My children are grown. That’s bittersweet. While I miss the ferocious hugs of the feral love they had for me as little ones, the love, admiration, and pride I feel for their adult selves gives me freedom of spirit I’ve never felt before. My life’s work, balancing out decidedly on the positive side, validating my basic values and every minute of the 25 years of the most grueling job anyone can do, thankfully painting a glossy veneer over my many mistakes. I see all three of them now, determined, kind, hard-working, and so very smart and funny. Each going their own way. It feels right to now move myself forward. At this moment, I have more independence than I’ve ever had in my life.
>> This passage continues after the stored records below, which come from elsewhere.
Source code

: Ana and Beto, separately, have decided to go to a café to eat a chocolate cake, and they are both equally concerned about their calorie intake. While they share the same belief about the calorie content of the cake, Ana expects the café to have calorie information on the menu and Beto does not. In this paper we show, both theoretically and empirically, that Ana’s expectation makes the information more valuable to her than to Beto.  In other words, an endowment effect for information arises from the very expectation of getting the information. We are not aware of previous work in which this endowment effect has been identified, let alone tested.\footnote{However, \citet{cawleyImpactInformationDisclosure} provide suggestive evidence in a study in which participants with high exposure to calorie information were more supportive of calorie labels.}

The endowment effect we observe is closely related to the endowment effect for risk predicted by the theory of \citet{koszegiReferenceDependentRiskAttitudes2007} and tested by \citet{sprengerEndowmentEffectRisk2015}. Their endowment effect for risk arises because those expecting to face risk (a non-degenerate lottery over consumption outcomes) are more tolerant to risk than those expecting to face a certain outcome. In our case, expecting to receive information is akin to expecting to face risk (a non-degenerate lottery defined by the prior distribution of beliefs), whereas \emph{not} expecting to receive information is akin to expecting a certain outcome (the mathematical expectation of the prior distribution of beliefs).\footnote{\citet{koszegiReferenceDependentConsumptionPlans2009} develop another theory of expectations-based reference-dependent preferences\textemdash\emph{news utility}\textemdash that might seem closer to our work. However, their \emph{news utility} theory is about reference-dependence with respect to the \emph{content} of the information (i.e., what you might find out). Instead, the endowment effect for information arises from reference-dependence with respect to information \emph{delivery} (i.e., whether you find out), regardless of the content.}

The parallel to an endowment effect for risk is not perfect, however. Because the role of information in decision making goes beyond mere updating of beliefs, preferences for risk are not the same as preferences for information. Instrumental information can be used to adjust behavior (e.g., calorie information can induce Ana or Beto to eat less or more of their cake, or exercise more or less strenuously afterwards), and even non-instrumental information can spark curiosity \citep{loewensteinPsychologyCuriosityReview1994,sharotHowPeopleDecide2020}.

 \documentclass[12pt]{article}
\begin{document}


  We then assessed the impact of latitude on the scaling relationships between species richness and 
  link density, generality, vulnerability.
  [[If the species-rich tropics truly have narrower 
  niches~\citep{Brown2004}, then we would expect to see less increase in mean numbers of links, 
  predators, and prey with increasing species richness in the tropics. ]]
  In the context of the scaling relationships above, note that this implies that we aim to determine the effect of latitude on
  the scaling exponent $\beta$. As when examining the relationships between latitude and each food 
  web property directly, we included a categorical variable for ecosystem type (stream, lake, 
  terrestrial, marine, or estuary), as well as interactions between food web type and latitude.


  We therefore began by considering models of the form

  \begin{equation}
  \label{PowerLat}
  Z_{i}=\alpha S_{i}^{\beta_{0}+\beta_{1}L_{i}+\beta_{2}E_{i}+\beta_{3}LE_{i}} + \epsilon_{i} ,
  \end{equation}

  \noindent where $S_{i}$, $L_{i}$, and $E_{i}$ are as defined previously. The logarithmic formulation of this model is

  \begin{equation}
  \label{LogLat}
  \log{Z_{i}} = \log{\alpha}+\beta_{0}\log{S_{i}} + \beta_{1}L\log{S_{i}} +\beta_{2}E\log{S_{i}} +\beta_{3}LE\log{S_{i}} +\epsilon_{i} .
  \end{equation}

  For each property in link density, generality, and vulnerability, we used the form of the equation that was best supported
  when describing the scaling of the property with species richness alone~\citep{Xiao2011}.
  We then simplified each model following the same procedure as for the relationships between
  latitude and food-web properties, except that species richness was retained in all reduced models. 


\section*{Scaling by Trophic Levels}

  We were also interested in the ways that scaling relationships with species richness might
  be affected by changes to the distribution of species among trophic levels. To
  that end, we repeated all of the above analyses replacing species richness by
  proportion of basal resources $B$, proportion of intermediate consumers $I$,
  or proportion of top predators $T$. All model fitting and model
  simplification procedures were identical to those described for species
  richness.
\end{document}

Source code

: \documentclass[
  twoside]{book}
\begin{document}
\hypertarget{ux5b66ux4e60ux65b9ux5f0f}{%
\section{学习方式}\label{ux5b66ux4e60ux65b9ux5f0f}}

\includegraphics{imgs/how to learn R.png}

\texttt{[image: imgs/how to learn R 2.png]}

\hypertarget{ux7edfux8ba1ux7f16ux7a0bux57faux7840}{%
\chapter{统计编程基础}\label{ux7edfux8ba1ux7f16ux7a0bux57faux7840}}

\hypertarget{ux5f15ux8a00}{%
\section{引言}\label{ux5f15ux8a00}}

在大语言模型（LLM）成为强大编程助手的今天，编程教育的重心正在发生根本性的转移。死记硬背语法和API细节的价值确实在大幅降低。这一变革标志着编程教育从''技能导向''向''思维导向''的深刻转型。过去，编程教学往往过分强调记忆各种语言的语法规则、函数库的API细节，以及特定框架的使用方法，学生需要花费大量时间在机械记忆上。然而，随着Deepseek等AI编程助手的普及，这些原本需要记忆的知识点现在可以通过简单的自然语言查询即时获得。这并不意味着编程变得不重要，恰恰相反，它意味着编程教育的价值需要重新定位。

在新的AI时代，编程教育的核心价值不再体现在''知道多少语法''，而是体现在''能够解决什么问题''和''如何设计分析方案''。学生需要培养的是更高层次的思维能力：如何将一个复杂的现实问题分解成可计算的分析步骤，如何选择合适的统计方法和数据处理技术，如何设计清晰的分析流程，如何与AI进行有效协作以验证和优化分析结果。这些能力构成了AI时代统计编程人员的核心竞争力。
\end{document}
I have 50 years of life experience and the incremental assertiveness to go with it. I also have a husband who loves and trusts me, and knows it’s important for me to start this. I also know that I’m leaning over onto the downhill side of the learning curve, and a lifetime to learn something suddenly isn’t as much time as it once was. I need to step it up. So I’m jumping in with both feet. Travel opportunity? I’m in. Try new food? Definitely. There’s a concert next month? Buy the tickets. You can’t go? Ok, I’ll go myself. And there will be photographs of all of it. You can look. Or not. You can tell me what you think if you like, and I’ll appreciate it. In the end, though, it’s mostly for me and my soul.